John Evans was born on the Ohio frontier. By 1838, he had an Ohio college medical degree. In 1845, he became the first superintendent of an Indiana insane asylum he pioneered with the belief that patients should have fresh food and water. Evans moved on to Chicago, where he developed quarantine techniques to combat cholera. He invented an obstetrical extractor to reduce the trauma for babies in childbirth. He was one of the group of Methodists who founded Northwestern University. Evanston, Illinois, was named for him.
Evans became wealthy from investments in real estate, banking and railroads. An abolitionist, he was one of the founders of the Illinois Republican Party and a friend of Abraham Lincoln. This sounds like almost a model life – before he got to Colorado.
In 1862, Lincoln appointed Evans the second governor of the Colorado Territory. At the same time, Evans was bringing the railroad to Denver City, which made him richer and the city bigger. He was also the territory’s superintendent of Indian Affairs, at a time when Evans and other Denverites feared Indigenous tribes were preparing to storm the city after U.S. Army troops had been withdrawn for service in Civil War theaters. This was at least partly a matter of projection, since civic-minded souls such as Evans also were preoccupied with scattering the tribes they were displacing. In 1864, Evans implored “all citizens of Colorado ... to go in pursuit of all hostile Indians (and) kill and destroy all enemies of the country” – orders approved by Lincoln.
Evans appointed John Chivington, a fellow Ohioan and a Methodist minister, colonel of the Colorado Volunteers. On the morning of Nov. 29, 1864, at Big Sandy Creek, on the plains about 180 miles southeast of Denver, Chivington ordered his 675 troops to attack a camp of Southern Cheyenne and Arapaho, mostly women and children. As many as 200 were killed, and mutilated, with soldiers taking scalps and female genitalia as well as fetuses for souvenirs.
Also present at the Sand Creek Massacre was Capt. Silas Soule, originally of Maine, another abolitionist, who told his men to stand down. “I refused to fire, and swore that none but a coward would,” he wrote. “Hundreds of women and children were coming towards us, and getting on their knees for mercy ... it was hard to see little children ... have their brains beat out by men professing to be civilized.”
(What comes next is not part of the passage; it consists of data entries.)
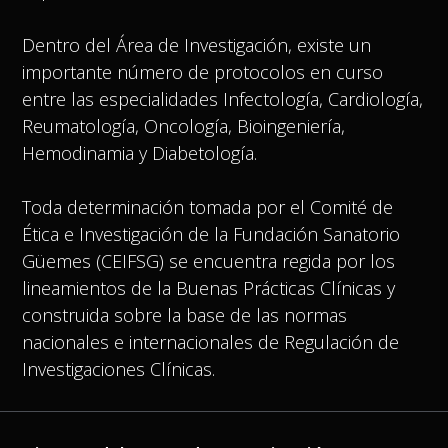
Dentro del Área de Investigación, existe un
importante número de protocolos en curso
entre las especialidades Infectología, Cardiología,
Reumatología, Oncología, Bioingeniería,
Hemodinamia y Diabetología.
Toda determinación tomada por el Comité de
Ética e Investigación de la Fundación Sanatorio
Güemes (CEIFSG) se encuentra regida por los
lineamientos de la Buenas Prácticas Clínicas y
construida sobre la base de las normas
nacionales e internacionales de Regulación de
Investigaciones Clínicas.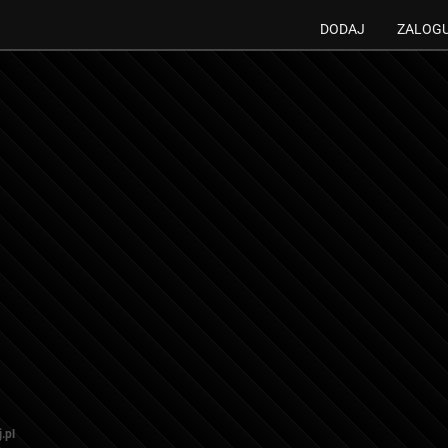
DODAJ
ZALOG
.pl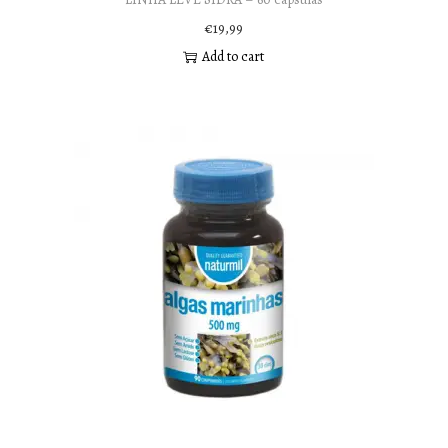
€
19,99
Add to cart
Upon Chivington’s return to Denver, he and his troopers were feted and paraded their trophies as hat bands. Gov. Evans decorated them for valor, “in subduing the savages.” Women of Denver took the ghastly souvenirs and hung them above the stage of the Denver City opera house.
But, thanks in part to Soule, the Army began an investigation. Soule testified at a court of inquiry in January of 1865. Evans, accused of a cover-up, was forced by Congress to resign as governor. On April 23, Soule was on duty as a provost marshal in Denver when he was murdered. His killer was identified but never charged. Evans, ever undeterred, helped found the University of Denver and served as chairman of its board of trustees until his death, of natural causes, in 1897.
The highest peak in the Front Range’s Mount Evans Wilderness, at 14,271 feet, was known as Mount Rosalie until 1895, when the Colorado Legislature renamed it in the former governor’s honor. On July 2, Gov. Jared Polis created a board to evaluate name changes for public places in Colorado, to “ensure that we have inclusivity and transparency around the naming process.” There is already a petition to change the name of Mount Evans to Mount Soule. It is never too late.